Dalam model ini kelas terbagi dalam kelompok-kelompok kecil yang beranggotakan
3 sampai dengan 5 siswa yang berbeda-beda tingkat kemampuan, jenis kelamin, dan
latar belakang etniknya, kemudian siswa akan bekerjasama dalam
kelompok-kelompok kecilnya. Pembelajaran dalam Teams games tournament (TGT) hampir sama seperti STAD dalam setiap
hal kecuali satu, sebagai ganti kuis dan sistem skor perbaikan individu, TGT
menggunakan turnamen permainan akademik. Dalam turnamen itu siswa bertanding
mewakili timnya dengan anggota tim lain yang setara dalam kinerja akademik
mereka yang lalu. Nur & Wikandari (2000) menjelaskan bahwa Teams games
tournament TGT telah digunakan dalam berbagai macam mata pelajaran, dan
paling cocok digunakan untuk mengajar tujuan pembelajaran yang dirumuskan
dengan tajam dengan satu jawaban benar, seperti perhitungan dan penerapan
berciri matematika, dan fakta-fakta serta konsep IPA.[2]

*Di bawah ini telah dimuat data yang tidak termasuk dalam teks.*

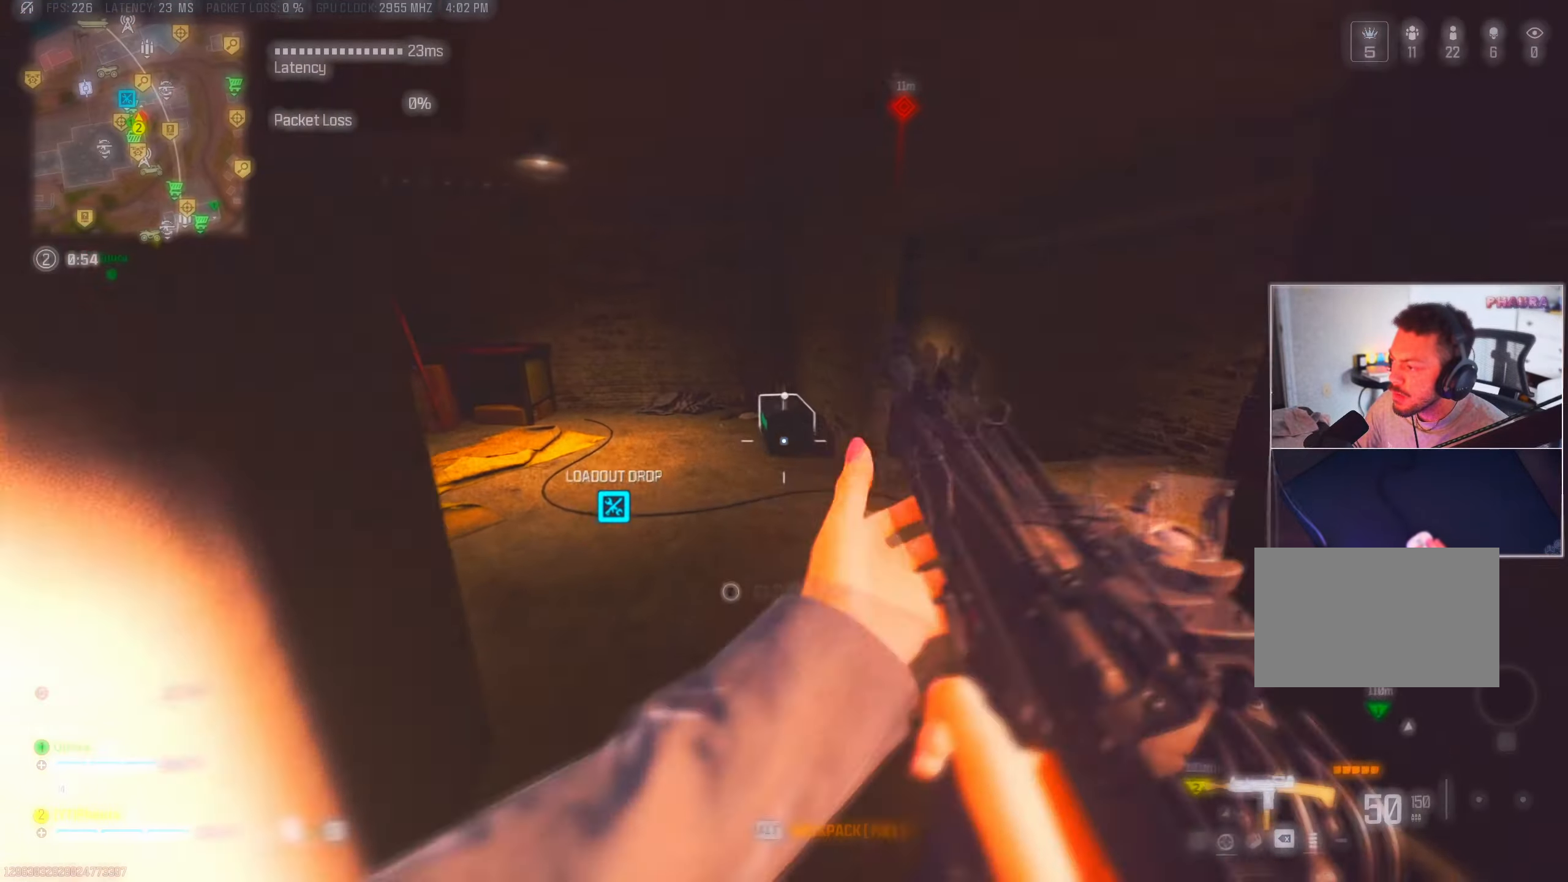
{"keys": ["z"], "mouse": []}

B. Langkah-Langkah Metode pembelajaran Team Games
Tournament
Langkah-langkah metode pembelajaran tipe Team Games Tournament, menurut Slavin terdiri dari 5 langkah
tahapan yaitu: tahap Presentasi di kelas, Tim, Game, Turnamen, dan Rekognisi
Tim.[3]
1.
Penyajian dikelas
Pada awal pembelajaran guru menyampaikan materi dalam penyajian kelas,
biasanya dilakukan dengan pengajaran langsung atau dengan ceramah, diskusi yang
dipimpin guru. Pada saat penyajian kelas ini , siswa harus benar-benar
memperhatikan dan memahami materi yang diberikan guru, karena akan membantu
siswa bekerja lebih baik pada saat kerja kelompok dan pada saat game karena
skor game akan menentukan skor kelompok.[4]
2.
Tim
Tim terdiri dari
empat, lima siswa atau lebih yang mewakili seluruh bagian dari kelas dalam hal
kinerja akademik, jenis kelamin, ras dan etnisitas. Fungsi utama dari tim ini
adalah memastikan bahwa semua anggota tim benar-benar belajar, dan lebih
khususnya lagi, adalah untuk mempersiapkan anggotanya untuk bisa mengerjakan
kuis dengan baik. Setelah guru menyampaikan materinya tim berkumpul untuk
mempelajari lembar kegiatan lainnya. Yang paling sering terjadi pembelajaran
itu melibatkan pembahasan permasalahan bersama, membandingkan jawaban, dan
mengoreksi tiap kesalahan pemahaman apabila anggota tim ada yang membuat
kesalahan.
3.
Game
Game terdiri atas pertanyaan-pertanyaan yang kontennya relevan yang
dirancang untuk menguji pengetahuan siswa yang diperolehnya dari presentasi di
kelas dan pelaksanaan kerja tim. Game tersebut dimainkan di muka meja dengan
tiga orang siswa, yang masing-masing mewakili timyang berbeda. Kebanyakan game
hanya berupa nomor-nomor pertanyaan yang ditulis pada lembar yang sama. Seorang
siswa mengambil sebuah kartu bernomor dan harus menjawab pertanyaan sesuai
nomor yang tertera pada kartu tersebut. Sebuah aturan tentang penantang
memperbolehkan para pemain saling menantang jawaban masing-masing.[5]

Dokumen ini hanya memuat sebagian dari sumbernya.